Athanasios Parios (Ἀθανάσιος Πάριος; 1722–1813) was a Greek hieromonk who was a notable theologian, philosopher, educator, and hymnographer of his time, and one of the "Teachers of the Nation" during the Modern Greek Enlightenment. He was the second leader of the Kollyvades Movement, succeeding Neophytos Kausokalyvites (1713–1784). He also authored the lives of various saints. Athanasios was born in Kostos, a small village of Paros, in the year 1722 and died in Chios in 1813. He is commemorated by the Greek Orthodox Church on June 24.

Despite this, modern Greek critics consider him a reactionary Orthodox fundamentalist, enemy of the Western European ideas of the French Revolution, opponent of Rigas Feraios and Adamantios Korais.

==Life==
In 1722, Parios was born in the village of Kostos, on the island of Paros. (Some sources give 1721, others range from 1723 to 1725. However, the plaque outside his church in Kostos lists 1722 as his birth year).

On the island of Paros he received instruction in the "common letters." Desiring higher education, he left his parents and his native place and went to Smyrna, to study at the Greek school of that city. The school was founded in 1717, and was later named the Evangelical School, and became famous. He resided in Smyrna for six years.

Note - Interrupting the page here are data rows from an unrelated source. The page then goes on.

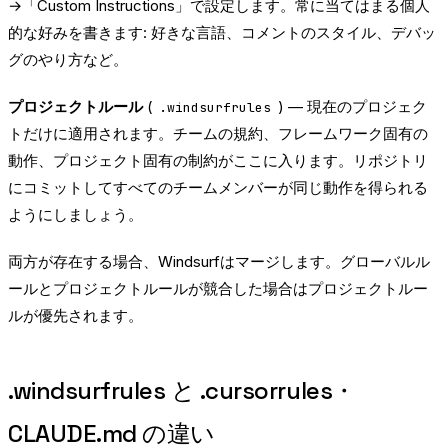
→「Custom Instructions」で設定します。常に当てはまる個人
的な好みを書きます: 好きな言語、コメントのスタイル、デバッ
グのやり方など。
プロジェクトルール
(
) — 現在のプロジェク
.windsurfrules
トだけに適用されます。チームの規約、フレームワーク固有の
動作、プロジェクト固有の制約がここに入ります。リポジトリ
にコミットしてすべてのチームメンバーが同じ動作を得られる
ようにしましょう。
両方が存在する場合、Windsurfはマージします。グローバルル
ールとプロジェクトルールが競合した場合はプロジェクトルー
ルが優先されます。
.windsurfrules と .cursorrules・
CLAUDE.md の違い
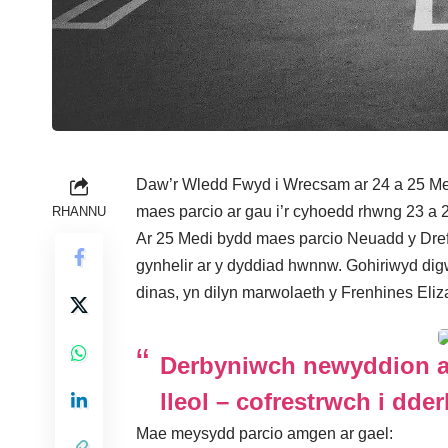
Daw’r Wledd Fwyd i Wrecsam ar 24 a 25 Medi
maes parcio ar gau i’r cyhoedd rhwng 23 a
RHANNU
Ar 25 Medi bydd maes parcio Neuadd y Dref
gynhelir ar y dyddiad hwnnw. Gohiriwyd dig
dinas, yn dilyn marwolaeth y Frenhines Eli
Derbyniwch newyddion a
lleol – cofrestrwch i dder
Mae
meysydd parcio amgen
ar gael:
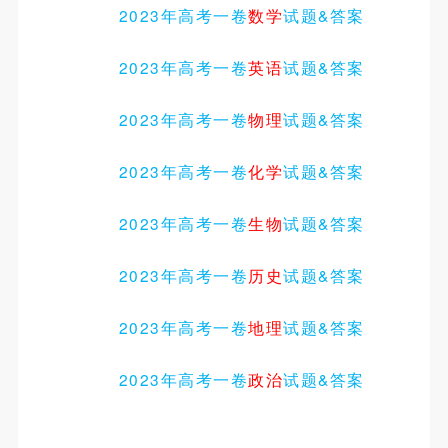
2023年高考
一
卷
数学
试题
&
答案
2023年高考
一
卷
英语
试题
&
答案
2023年高考
一
卷
物理
试题
&
答案
2023年高考
一
卷
化学
试题
&
答案
2023年高考
一
卷
生物
试题
&
答案
2023年高考
一
卷
历史
试题
&
答案
2023年高考
一
卷
地理
试题
&
答案
2023年高考
一
卷
政治
试题
&
答案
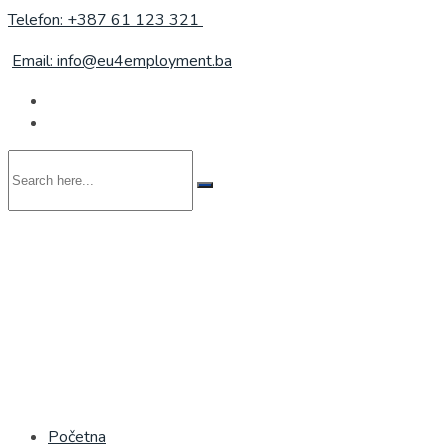
Telefon: +387 61 123 321
Email: info@eu4employment.ba
Search
here...
Početna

In 1752, he ent to Mount Athos and enrolled in the Athonite Academy, where he studied under Neophytos Kausokalyvites and Eugenios Voulgaris. He later studied at Corfu under Nikephoros Theotokis.

From 1767–1770, he taught at Thessaloniki, after which he returned to the Athonite School to become director.

In 1776, he was condemned as a heretic, defrocked, and excommunicated by Patriarch Sophronios II and the Holy Synod of Constantinople.

In 1781, he successfully defended himself before Patriarch Gabriel IV and the Holy Synod, and restored to communion and the priesthood

From 1788–1811, he was the Principal of the School in Chios.

At the age of 90, he withdrew to the cell of St. George the Refston and died there on June 24, 1813.

==Relations==
- Athanasios (d. September 8, 1774). Athanasios was from the town of Koulakia, near Thessaloniki, and was provided a good education, studying under Athanasios Parios in Thessaloniki. He later went to Mount Athos to the Vatopedi Monastery where he became a monk. Athanasius later was martyred for Christ, not willing to convert to the Islamic faith. He was hanged and buried near the Church of St. Paraskeve.
- Minas Minoidis (d. France). Minas was a student of Athanasios Parios. He taught rhetoric and philosophy in Serres and Thessaloniki; he also taught ancient Greek and literature in Paris. He was an interpreter at the French Ministry of Foreign Affairs and a Chevalier of the Legion of Honour. Minas was militantly opposed to Korais' ideas on language, his most severe and unfair critic. He was a fervent supporter of the fight for Greek independence. He discovered the verse "Myths of Vavrios" in a Mount Athos manuscript.
- Ierotheos Dendrinos and Christodoulos, Doctor of Philosophy.
- St. Nikephoros of Chios (May 1), was sent to the city of Chios to be educated in its schools by Gabriel Astrakaris. Nikephoros remained close to this priest throughout the period of his education, where he developed a love for learning, and a respect for those who taught others. He also met St. Athanasius Parios, who was the director of the school in the city of Chios.

== Veneration ==
He was canonized as a saint in the Orthodox Church in 1995.

==Works==
- 1785 - Antipapas, analyses the work of Saint Mark of Ephesus.
- 1797 - Paternal Teaching, written by Athanasios, but published under the name of Patriarch Anthimos of Jerusalem.
- 1798 - Christian Apologies
- 1787 - Rhetorical Pragmatics and Metaphysics
- 1802 - A Response to the Irrational Zeal of the Philosophers Coming from Europe
- 1806 - Epitome, a theology textbook, which was a collaboration with Saint Makarios of Corinth.